Model and Prompt Characteristics: FMs exhibit varying qualities and competencies, which become apparent through interaction. Prompts are sensitive to nuances and often fragile, which means that they may break or perform unexpectedly due to minimal changes in the prompt wording or due to changes in the underlying model.
Development Process: The development of prompts is highly iterative, rapid, and often unsystematic, contrasting with the more structured methods traditional programming employs. Additionally, development is compounded by difficulties in debugging and confirming fault localization within prompts, which lacks the systematic tools customarily utilized in software debugging.
Diverse Testing and Evaluation: Prompt programs necessitate multifaceted evaluation strategies encompassing both qualitative assessment and quantitative metrics testing across varying scopes. The need for dataset curation becomes critical, emphasizing the importance of high-quality and task-representative data streams.

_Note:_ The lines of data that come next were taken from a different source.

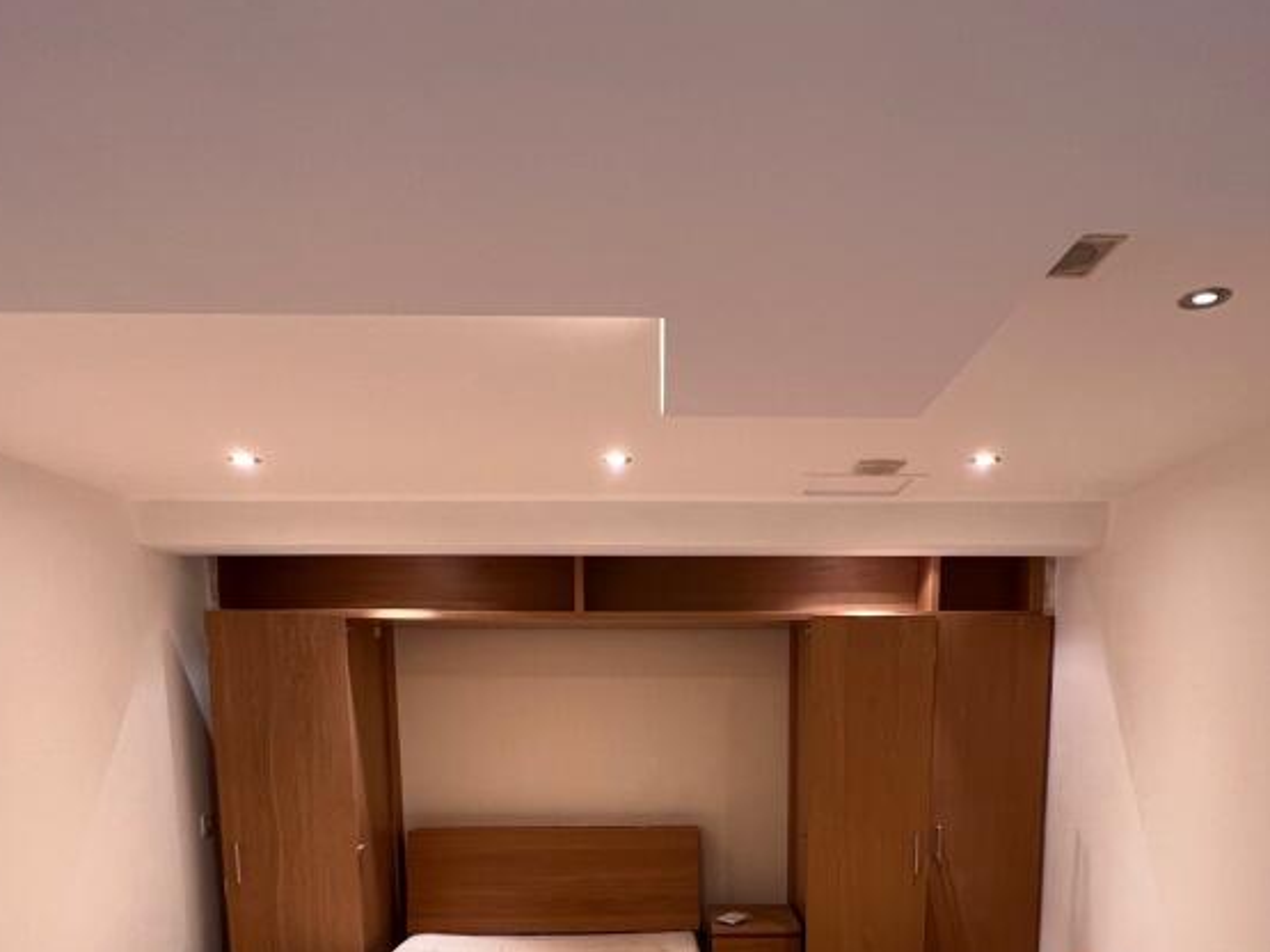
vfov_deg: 51.2
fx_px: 880
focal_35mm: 24
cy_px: 831
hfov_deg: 71.4
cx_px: 698
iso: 125
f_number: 1.8
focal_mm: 1.57
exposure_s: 1/50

Implications and Future Directions

The analysis indicates that prompt programming diverges considerably from traditional programming paradigms, necessitating new approaches and tool support to address the unique challenges it presents. The findings provide practical implications:

Tool Development: There is a clear need for novel development tools facilitating prompt management, debugging, evaluation, and collaboration in the context of prompt chains. These tools should define mechanisms to manage rapid iteration effectively while maintaining version control and tracking change histories.
Educational Insights: Educational programs must evolve to incorporate prompt programming, fostering essential skills that merge programming intuition with empirical evaluation to harness FMs effectively. Teaching strategies could incorporate experiential learning methodologies to expedite prompt intuition development.
Cross-discipline Collaboration: The prompt programming field would benefit from interdisciplinary collaboration, integrating insights from software engineering, machine learning, and human-computer interaction communities to enhance tool support for prompt programming activities.

The investigation elucidates prompt programming as a distinct subfield of software development, emphasizing its interdisciplinary nature and distinct challenges. Future research should continue to explore refined methodologies and tools to further embed prompt programming into mainstream software engineering practice. The paper significantly contributes to understanding how integrating FMs can shape new programming methodologies, potentially redefining how developers engage with models at the intersection of natural language processing and software engineering.